Point being: no you cannot trust it withput double checking its information from elsewhere. Same as with anything else.
The whole point of a cited source is that you read the source to verify the claim. Amazing how many people in this thread seem to not let this little detail get in the way of their AI hate.
> The whole point of a cited source is that you read the source to verify the claim. Amazing how many people in this thread seem to not let this little detail get in the way of their AI hate.
I like that you read all the citations in your concrete example of how good chat gpt is at citations and chose not to mention that one of them was made up.
Like you either would have seen it and consciously chose not to disclose that information or you asked a bot a question, got a response that seemed right, and then trusted that the sources were correct and posted it.

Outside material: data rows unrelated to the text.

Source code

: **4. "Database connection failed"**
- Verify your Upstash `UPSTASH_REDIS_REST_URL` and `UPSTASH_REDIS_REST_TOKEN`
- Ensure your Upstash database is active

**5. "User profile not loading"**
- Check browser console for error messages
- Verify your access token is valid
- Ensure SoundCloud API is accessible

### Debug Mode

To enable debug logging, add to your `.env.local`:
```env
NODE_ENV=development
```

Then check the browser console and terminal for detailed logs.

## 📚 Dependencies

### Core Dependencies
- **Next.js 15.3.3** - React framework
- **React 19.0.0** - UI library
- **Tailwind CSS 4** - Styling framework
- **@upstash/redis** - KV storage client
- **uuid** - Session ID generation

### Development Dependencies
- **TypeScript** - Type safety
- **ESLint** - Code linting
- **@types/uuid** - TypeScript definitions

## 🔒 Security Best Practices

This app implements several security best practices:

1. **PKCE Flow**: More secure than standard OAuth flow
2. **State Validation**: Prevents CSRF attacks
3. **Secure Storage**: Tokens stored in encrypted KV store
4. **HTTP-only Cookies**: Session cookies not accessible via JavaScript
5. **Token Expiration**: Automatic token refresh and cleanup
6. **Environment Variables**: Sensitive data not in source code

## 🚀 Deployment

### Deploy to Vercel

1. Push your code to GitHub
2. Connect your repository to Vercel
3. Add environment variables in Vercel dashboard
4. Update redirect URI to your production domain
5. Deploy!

But there’s no chance of the latter happening though because you specifically just stated that that’s not how you use language models.

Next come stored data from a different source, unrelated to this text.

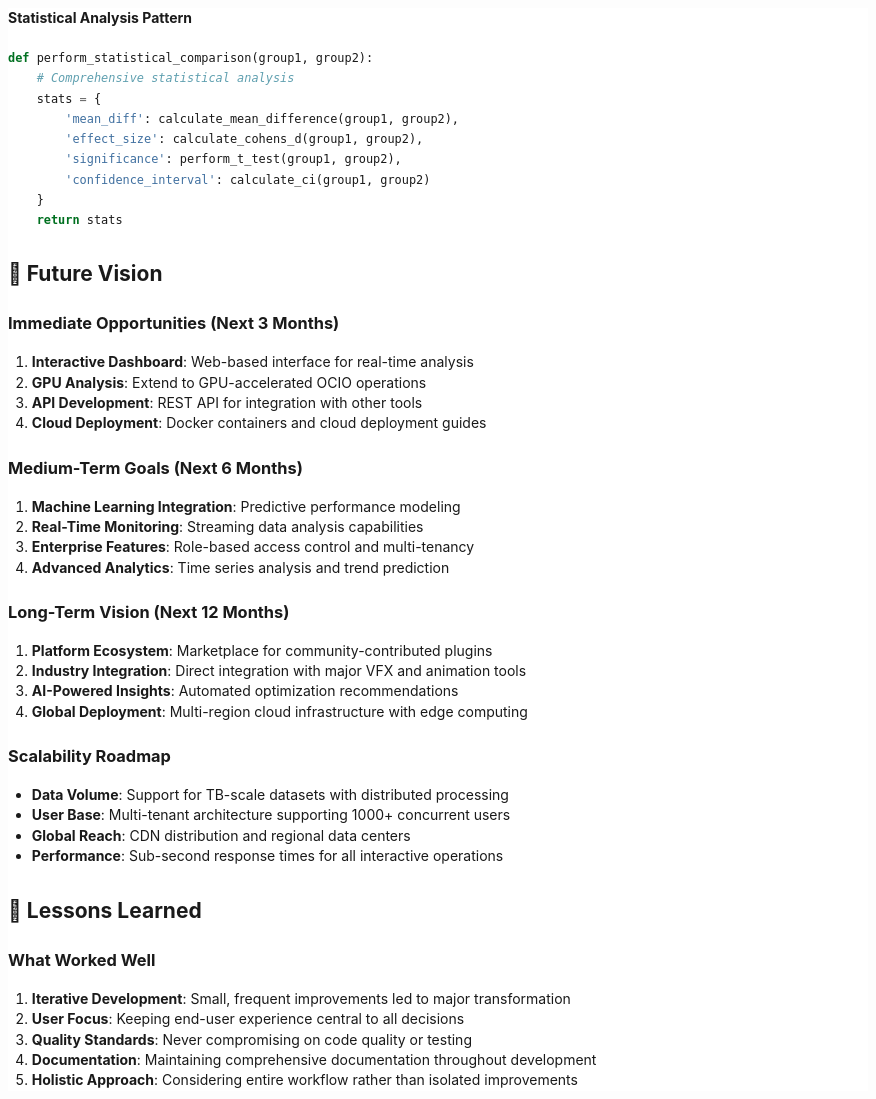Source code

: #### Statistical Analysis Pattern
```python
def perform_statistical_comparison(group1, group2):
    # Comprehensive statistical analysis
    stats = {
        'mean_diff': calculate_mean_difference(group1, group2),
        'effect_size': calculate_cohens_d(group1, group2),
        'significance': perform_t_test(group1, group2),
        'confidence_interval': calculate_ci(group1, group2)
    }
    return stats
```

## 🔮 Future Vision

### Immediate Opportunities (Next 3 Months)

1. **Interactive Dashboard**: Web-based interface for real-time analysis
2. **GPU Analysis**: Extend to GPU-accelerated OCIO operations
3. **API Development**: REST API for integration with other tools
4. **Cloud Deployment**: Docker containers and cloud deployment guides

### Medium-Term Goals (Next 6 Months)

1. **Machine Learning Integration**: Predictive performance modeling
2. **Real-Time Monitoring**: Streaming data analysis capabilities
3. **Enterprise Features**: Role-based access control and multi-tenancy
4. **Advanced Analytics**: Time series analysis and trend prediction

### Long-Term Vision (Next 12 Months)

1. **Platform Ecosystem**: Marketplace for community-contributed plugins
2. **Industry Integration**: Direct integration with major VFX and animation tools
3. **AI-Powered Insights**: Automated optimization recommendations
4. **Global Deployment**: Multi-region cloud infrastructure with edge computing

### Scalability Roadmap

- **Data Volume**: Support for TB-scale datasets with distributed processing
- **User Base**: Multi-tenant architecture supporting 1000+ concurrent users
- **Global Reach**: CDN distribution and regional data centers
- **Performance**: Sub-second response times for all interactive operations

## 📝 Lessons Learned

### What Worked Well

1. **Iterative Development**: Small, frequent improvements led to major transformation
2. **User Focus**: Keeping end-user experience central to all decisions
3. **Quality Standards**: Never compromising on code quality or testing
4. **Documentation**: Maintaining comprehensive documentation throughout development
5. **Holistic Approach**: Considering entire workflow rather than isolated improvements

On an unrelated note what are your thoughts on people using plausible-sounding LLM-generated garbage text backed by fake citations to lend credibility to their existing opinions as an existential threat to the concept of truth or authoritativeness on the internet?
I use LLMs all the time and have since they first became so I don’t hate them. But I do know they are just tools with limitations. I am happy that ChatGPT has better sitarions these days, but I still do not trust it with anything important without double-checking several places. Besides, the citation itself can be some AI generated blog post with completely wrong information.
This tooks have limitations. Sooner we accept it,sooner we learn to better use them.
Says “Page Not Found”. From a technical standpoint how do you think that happened? Personally I think it is either the result of a hallucination or the chat bot actually did a web search, found a valid page, and then modified the URL in such a way that broke it before sending it to you.
At best, the sources cited by an LLM system would be a listing of the items used for RAG, or other external data sources that were merged into the prompt for the LLM. These items would ideally be appended to the response by a governing system around the LLM itself. I don't know of any major providers that do this right now.
The median case is having the LLM itself generate the text for the citation section, in which case there really is no mechanism tying the content of a citation to the other content generated. IF you're lucky and within the bounds the LLM was trained on, then the citation may be relevant, but the links are generated by the same token prediction mechanism as the rest of the response.
> Can you please at least look at any of the major offerings of the past three years before being both snarky and wrong?
All of the examples on that website are from the last three years.
Can you clarify about how I’m wrong about LLMs not reliably citing sources? Are the 490 examples of made up sources appearing in court filings not valid? Is the link you posted where you asked chatgpt how many people there are (that included a broken link in the sources) valid?
Except when they cite sources that do not say the thing that they attribute to the source, which is more often than not when I go to investigate sources.
I have never myself seen a situation where cited sources on Wikipedia did not back it up where that fact wasn't already noticed and called out by someone else. It is a frequent and common occurrence with LLMs.